BEGIN Data provided
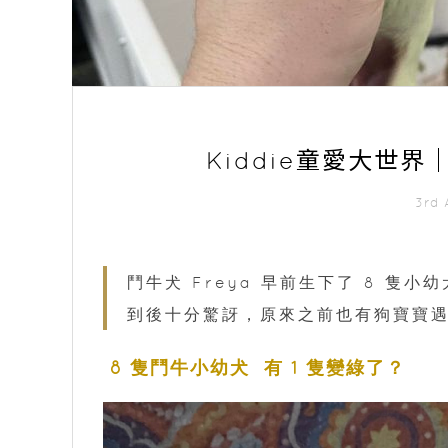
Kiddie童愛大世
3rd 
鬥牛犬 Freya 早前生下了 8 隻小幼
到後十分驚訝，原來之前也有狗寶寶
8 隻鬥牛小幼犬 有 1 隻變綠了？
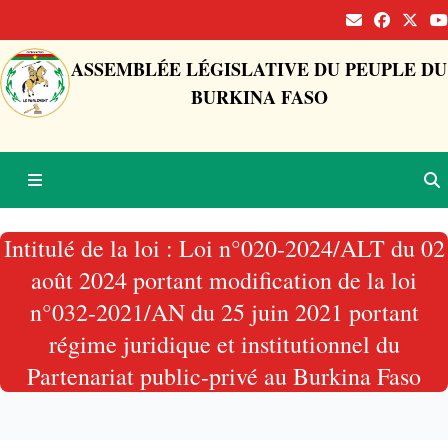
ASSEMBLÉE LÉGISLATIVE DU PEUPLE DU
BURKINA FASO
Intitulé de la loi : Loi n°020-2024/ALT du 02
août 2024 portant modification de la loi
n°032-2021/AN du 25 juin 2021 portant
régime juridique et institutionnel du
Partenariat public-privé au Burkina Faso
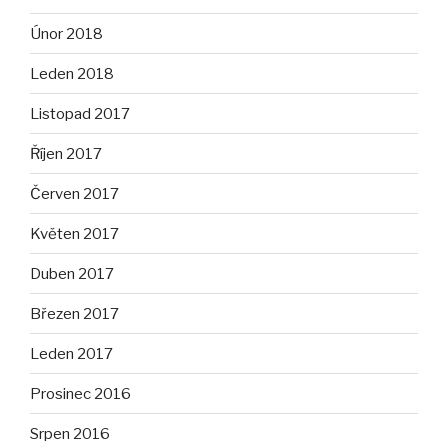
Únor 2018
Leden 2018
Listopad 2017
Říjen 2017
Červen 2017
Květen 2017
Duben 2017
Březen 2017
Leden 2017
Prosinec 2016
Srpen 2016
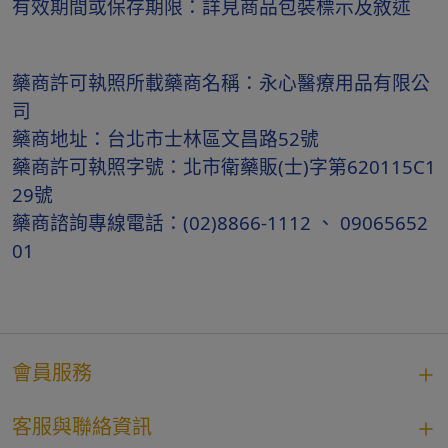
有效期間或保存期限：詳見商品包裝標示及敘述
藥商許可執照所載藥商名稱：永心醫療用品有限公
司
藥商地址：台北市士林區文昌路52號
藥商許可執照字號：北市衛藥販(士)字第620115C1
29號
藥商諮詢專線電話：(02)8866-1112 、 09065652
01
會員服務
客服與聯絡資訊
END Data provided
BEGIN Data provided
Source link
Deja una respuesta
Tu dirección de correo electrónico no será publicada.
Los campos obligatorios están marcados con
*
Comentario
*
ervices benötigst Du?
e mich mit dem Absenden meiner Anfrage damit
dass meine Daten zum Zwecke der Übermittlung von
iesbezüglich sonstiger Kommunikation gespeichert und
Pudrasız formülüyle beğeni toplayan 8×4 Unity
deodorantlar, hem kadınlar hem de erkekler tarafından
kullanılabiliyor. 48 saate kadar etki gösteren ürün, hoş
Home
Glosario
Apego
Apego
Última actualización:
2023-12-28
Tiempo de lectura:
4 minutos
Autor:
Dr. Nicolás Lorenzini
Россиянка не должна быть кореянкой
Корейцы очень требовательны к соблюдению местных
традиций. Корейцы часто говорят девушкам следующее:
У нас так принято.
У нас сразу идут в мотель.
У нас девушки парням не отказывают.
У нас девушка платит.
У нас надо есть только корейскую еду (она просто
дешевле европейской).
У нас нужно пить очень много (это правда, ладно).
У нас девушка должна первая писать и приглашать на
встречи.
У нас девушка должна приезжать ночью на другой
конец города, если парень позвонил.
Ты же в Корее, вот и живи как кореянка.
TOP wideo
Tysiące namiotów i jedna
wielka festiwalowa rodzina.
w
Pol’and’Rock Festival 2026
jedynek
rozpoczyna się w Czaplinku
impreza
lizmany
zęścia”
END Data provided
BEGIN Data provided
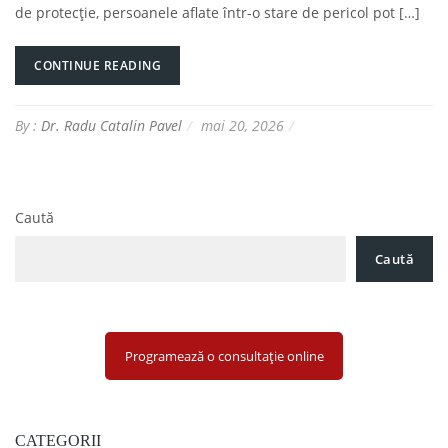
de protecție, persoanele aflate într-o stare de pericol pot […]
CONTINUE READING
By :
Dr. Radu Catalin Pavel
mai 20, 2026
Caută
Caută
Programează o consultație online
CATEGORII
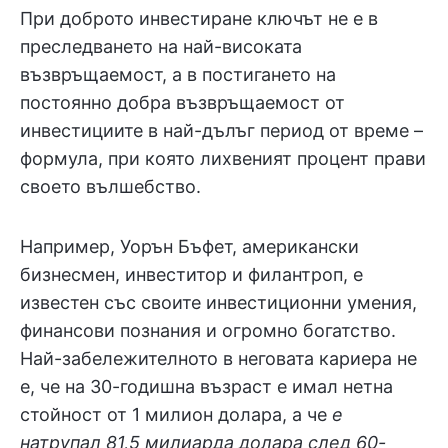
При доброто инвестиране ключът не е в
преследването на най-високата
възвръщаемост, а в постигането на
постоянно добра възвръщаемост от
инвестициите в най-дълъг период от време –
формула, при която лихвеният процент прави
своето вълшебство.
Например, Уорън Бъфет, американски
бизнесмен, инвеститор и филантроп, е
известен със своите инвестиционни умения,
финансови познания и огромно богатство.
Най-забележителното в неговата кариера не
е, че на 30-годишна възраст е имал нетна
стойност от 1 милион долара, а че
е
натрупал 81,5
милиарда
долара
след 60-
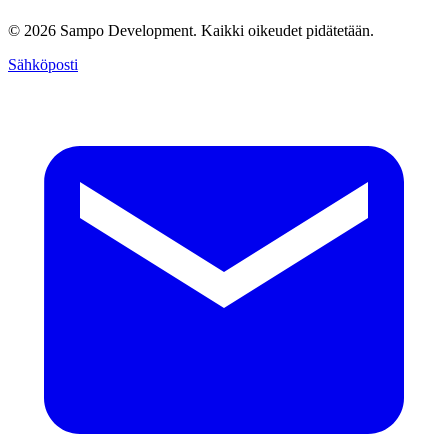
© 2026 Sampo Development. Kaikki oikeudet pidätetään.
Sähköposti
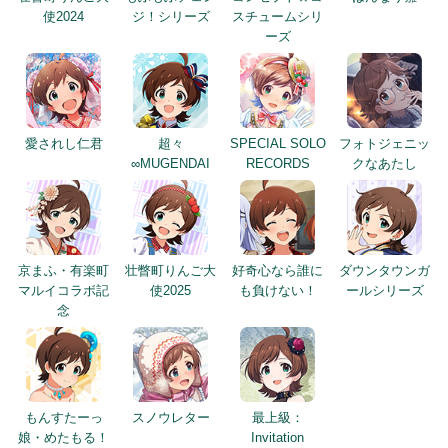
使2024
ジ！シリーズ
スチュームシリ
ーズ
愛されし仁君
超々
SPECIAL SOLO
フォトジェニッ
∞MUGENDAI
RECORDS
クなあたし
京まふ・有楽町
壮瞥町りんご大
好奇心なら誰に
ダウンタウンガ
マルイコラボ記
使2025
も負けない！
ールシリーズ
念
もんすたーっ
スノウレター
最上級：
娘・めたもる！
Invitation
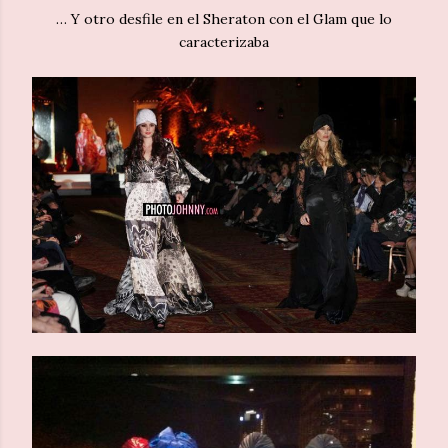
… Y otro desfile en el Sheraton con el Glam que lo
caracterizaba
END Data provided
◆ **Task objective**
Reproduce without any change the lines from the one containing "При доброто инвестиране ключът не е в" through the one containing "своето вълшебство.", including both of these lines.

◆ **Answer space**
При доброто инвестиране ключът не е в
преследването на най-високата
възвръщаемост, а в постигането на
постоянно добра възвръщаемост от
инвестициите в най-дълъг период от време –
формула, при която лихвеният процент прави
своето вълшебство.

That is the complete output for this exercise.